A sinking feeling fills me, and I swallow thickly.

There’s another rustle through the line. “Are you telling me,” she starts, “that you haven’t spoken to your wife since you got back from your honeymoon? The same honeymoon that you cut short after just three days?” I don’t answer, but she’s not finished, anyway. Her voice lowers until she’s almost hissing at me. “So, you had no free time, not even a single minute during your work emergency—” I can hear the fucking quotation marks, “—to check in with Lily? And now you’ve… what?” she laughs harshly. “You’ve walked in to find your bed isn’t perfectly made and waiting like she promised, and you’ve finally figured out you should be worried about where she might be?”

My spine goes ramrod straight as I break down every word, every syllable and nuance of her little speech, and I come to one brain-rattling question. “How’d you know about the bed?”

“What?” She sounds genuinely confused, but I don’t know her well enough to say for sure.

“You said I’d walked in and found my bed unmade,” I repeat, blinking furiously as I look over at the bed in question. “How wouldyou know that?” She inhales deeply and then slowly lets it out, the sound joining the whoosh of my heartbeat in my ear.

“I know that,” she says slowly, like she thinks I’m deaf, dumb, and worse.
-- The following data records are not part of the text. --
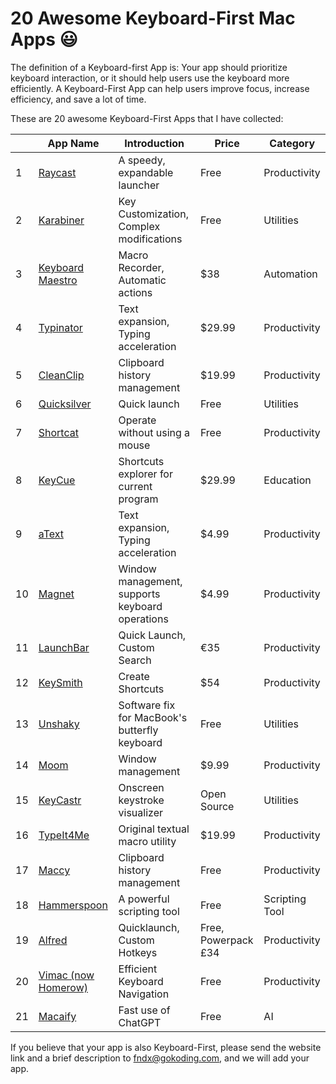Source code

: # 20 Awesome Keyboard-First Mac Apps 😃

The definition of a Keyboard-first App is: Your app should prioritize keyboard interaction, or it should help users use the keyboard more efficiently.
A Keyboard-First App can help users improve focus, increase efficiency, and save a lot of time.

These are 20 awesome Keyboard-First Apps that I have collected:

| | App Name | Introduction | Price | Category |
| --- | ----------- | --- | --- | --- |
| 1 |[Raycast](https://www.raycast.com) | A speedy, expandable launcher | Free | Productivity |
| 2 |[Karabiner](https://karabiner-elements.pqrs.org/) | Key Customization, Complex modifications | Free | Utilities |
| 3 |[Keyboard Maestro](https://www.keyboardmaestro.com/main/) | Macro Recorder, Automatic actions | $38 | Automation |
| 4 |[Typinator](https://www.ergonis.com/products/typinator/) | Text expansion, Typing acceleration | $29.99 | Productivity |
| 5 | [CleanClip](https://cleanclip.cc?ref=keyboardfirst) | Clipboard history management| $19.99 | Productivity |
| 6 | [Quicksilver](https://qsapp.com/) | Quick launch | Free | Utilities |
| 7 | [Shortcat](https://shortcatapp.com/) | Operate without using a mouse | Free | Productivity |
| 8 | [KeyCue](https://www.ergonis.com/products/keycue/) | Shortcuts explorer for current program | $29.99 | Education |
| 9 | [aText](https://www.trankynam.com/atext/) | Text expansion, Typing acceleration | $4.99 | Productivity |
| 10 | [Magnet](https://magnet.crowdcafe.com/) | Window management, supports keyboard operations | $4.99 | Productivity |
| 11 | [LaunchBar](https://obdev.at/products/launchbar/index.html) | Quick Launch, Custom Search | €35 | Productivity |
| 12 | [KeySmith](https://www.keysmith.app/) | Create Shortcuts | $54 | Productivity |
| 13 | [Unshaky](https://unshaky.nestederror.com/) | Software fix for MacBook's butterfly keyboard | Free | Utilities |
| 14 | [Moom](https://manytricks.com/moom/) | Window management | $9.99 | Productivity |
| 15 | [KeyCastr](https://github.com/keycastr/keycastr) | Onscreen keystroke visualizer | Open Source | Utilities |
| 16 | [TypeIt4Me](https://www.ettoresoftware.com/software/typeit4me/) | Original textual macro utility | $19.99 | Productivity |
| 17 | [Maccy](https://www.maccy.app/) | Clipboard history management	 | Free | Productivity |
| 18 | [Hammerspoon](https://www.hammerspoon.org)  | A powerful scripting tool | Free | Scripting Tool |
| 19 | [Alfred](https://www.alfredapp.com/) | Quicklaunch, Custom Hotkeys | Free, Powerpack £34 | Productivity |
| 20 | [Vimac (now Homerow)](https://github.com/dexterleng/vimac) | Efficient Keyboard Navigation | Free | Productivity |
| 21 | [Macaify](https://macaify.com?ref=fndxkeyboardfirst) | Fast use of ChatGPT | Free | AI |

If you believe that your app is also Keyboard-First, please send the website link and a brief description to fndx@gokoding.com, and we will add your app.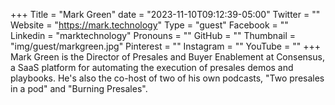 +++
Title = "Mark Green"
date = "2023-11-10T09:12:39-05:00"
Twitter = ""
Website = "https://mark.technology"
Type = "guest"
Facebook = ""
Linkedin = "marktechnology"
Pronouns = ""
GitHub = ""
Thumbnail = "img/guest/markgreen.jpg"
Pinterest = ""
Instagram = ""
YouTube = ""
+++
Mark Green is the Director of Presales and Buyer Enablement at Consensus, 
a SaaS platform for automating the execution of presales demos and playbooks. 
He's also the co-host of two of his own podcasts, "Two presales in a pod" and 
"Burning Presales".
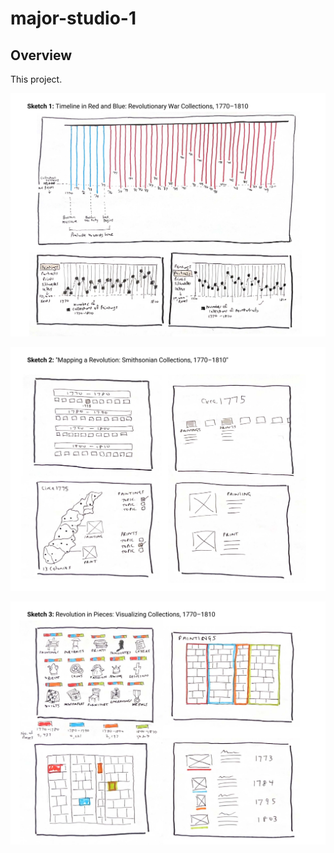 # major-studio-1

## Overview

This project.

![Sketch 1: Timeline in Red and Blue: Revolutionary War Collections, 1770–1810](sketches/sketch1.png)

![Sketch 2: "Mapping a Revolution: Smithsonian Collections, 1770–1810"](sketches/sketch2.png)

![Sketch 3: Revolution in Pieces: Visualizing Collections, 1770–1810](sketches/sketch3.png)
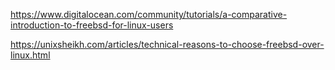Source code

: https://www.digitalocean.com/community/tutorials/a-comparative-introduction-to-freebsd-for-linux-users

https://unixsheikh.com/articles/technical-reasons-to-choose-freebsd-over-linux.html
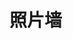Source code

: # 照片墙

<photo img='/img/answer.jpg' text='晋沐南风教师课后为同学们答疑解惑' date='2018年8月12日'/>

<photo img='/img/ceremony.jpg' text='晋沐南风活动开幕式现场' date='2019年3月18日'/>

<photo img='/img/class.jpg' text='支教课程“寻找真实的宇宙”课堂' date='2018年8月6日'/>
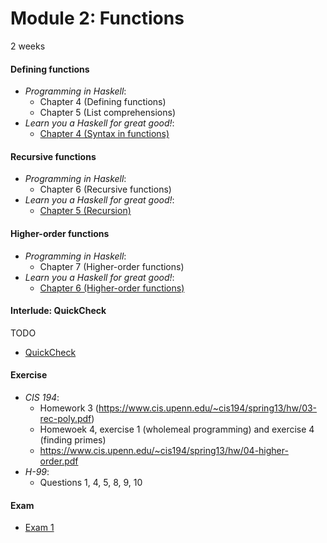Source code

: # Module 2: Functions

2 weeks

#### Defining functions

* <cite>Programming in Haskell</cite>:
  - Chapter 4 (Defining functions)
  - Chapter 5 (List comprehensions)
* <cite>Learn you a Haskell for great good!</cite>:
  - [Chapter 4 (Syntax in functions)](http://learnyouahaskell.com/syntax-in-functions)

#### Recursive functions

* <cite>Programming in Haskell</cite>:
  - Chapter 6 (Recursive functions)
* <cite>Learn you a Haskell for great good!</cite>:
  - [Chapter 5 (Recursion)](http://learnyouahaskell.com/recursion)

#### Higher-order functions

* <cite>Programming in Haskell</cite>:
  - Chapter 7 (Higher-order functions)
* <cite>Learn you a Haskell for great good!</cite>:
  - [Chapter 6 (Higher-order functions)](http://learnyouahaskell.com/higher-order-functions)

#### Interlude: QuickCheck

TODO

- [QuickCheck](https://hackage.haskell.org/package/QuickCheck)

#### Exercise

* <cite>CIS 194</cite>:
  - Homework 3 (<https://www.cis.upenn.edu/~cis194/spring13/hw/03-rec-poly.pdf>)
  - Homewoek 4, exercise 1 (wholemeal programming) and exercise 4 (finding primes)
  - <https://www.cis.upenn.edu/~cis194/spring13/hw/04-higher-order.pdf>
* <cite>H-99</cite>:
  - Questions 1, 4, 5, 8, 9, 10

#### Exam

- [Exam 1](/exams/01/)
I clench the phone, teeth grinding as I fight back my temper. “Because before your wife went to her bed, I was with her. Something you might have known if you actually gave a shit about her,sweetheart.”

That startles me, especially when she makes the endearment sound exactly like ‘asshole’.

“I do care—” My protests go unheard because she’s already hung up.

My hand drops and I stare down at my phone, feeling blindsided. I’m fucking exhausted, and I don’t have the processing power to understand what this all means. All I want to do is crawl into bed with Lily, but she’s not here and…

I think something’s seriously fucking wrong.

I look up, weary eyes taking in the mess, knowing I can’t sleep here tonight. A hollow laugh escapes me, loud in the condo’s silence, grim and humorless.